If one were to join the
dots on a messy board, Kalam potentially cleared much of the mess for Vajpayee
because he was a Muslim.
Vajpayee had to wash
away the scars left behind by the Gujarat communal violence. He had to assuage
Muslim feeling of anger and vulnerability.
There was an added
reason why Kalam was in such synch with the BJP's requirements. It was his
fierce advocacy of the party's aggressive pro-nuclear strategy. Muslim opinion
shapers were sceptical about him. .
Kalam overwhelmingly
defeated Lakshmi Sehgal, fielded by the Left Front.
In office, he pursued
what he would be remembered for: throwing open the portals of Rashtrapati
Bhavan to students and professionals, steering clear of battles with the
government of the day unlike some of his predecessors, and fostering his
technological interests.
The last jelled with an
emerging and enlarging population of techies who had no use for the
conventional public figure talking down to them in rhetoric and clichés.
Kalam's tact was evident
when, in an interview in 2012 with M.J. Akbar, now BJP Rajya Sabha member, he
refused to say anything amiss about his visit to Gujarat after the riots.
"When I visited
Gujarat, I did not go to investigate what happened and whether Modi was right
or wrong, but to remove the pain and accelerate relief work," were his
anodyne words.
Asked if he had stopped
Sonia Gandhi from staking claim to the Prime Minister's post in 2004 because of
her "foreign" origin, Kalam's answer was: "After the Supreme
Court announced that Mrs Gandhi could become PM, how could I supersede
it?"
Kalam showed he was not
averse to the allurement of office when, in 2012, Mamata Banerjee and Mulayam
proposed his candidacy for a second term against UPA nominee Pranab Mukherjee.
The plan failed after
the Congress worked on Mulayam and he withdrew his support for Kalam.
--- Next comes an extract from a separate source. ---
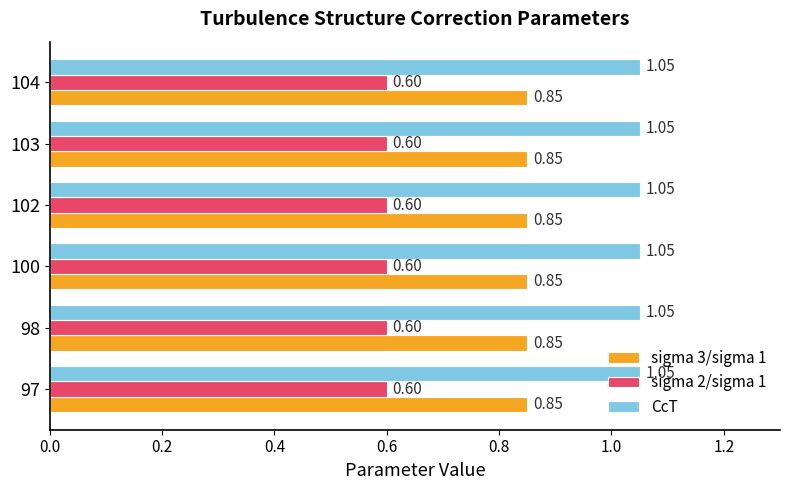

What is the sum of all CcT values?

6.3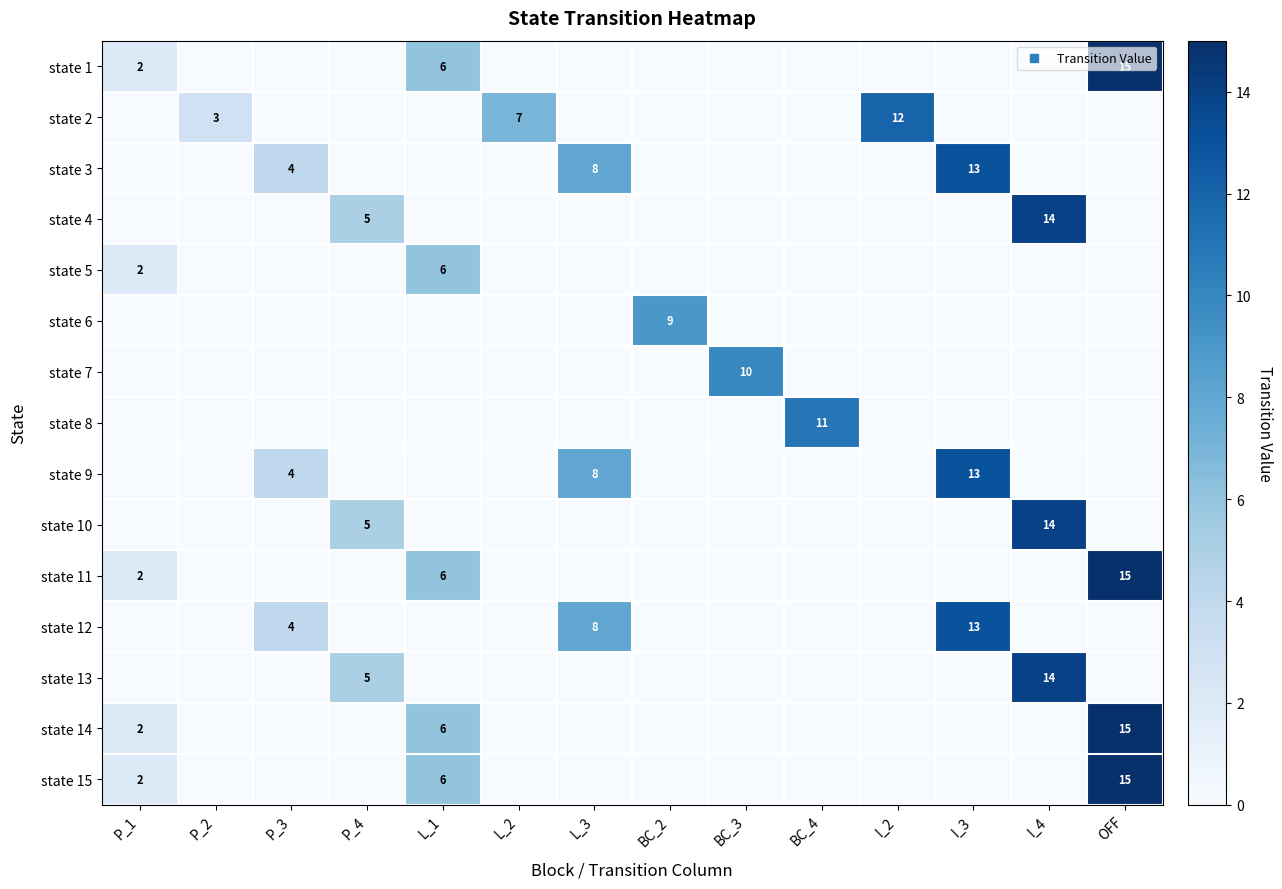

Which category has the highest value in the state 3 series?

I_3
Kalam
discreetly let on his disappointment with Mulayam, his original sponsor, in the
interview to Akbar.
He lauded Mamata's
"leadership qualities" but was silent on Mulayam.
Kalam was asked what the
first line would be if he had to write a poem about that presidential election.
"Courage, courage,
courage," he replied, but would not say who had shown that quality through
the protracted run-up: he in fighting a losing cause or his promoter, Mamata.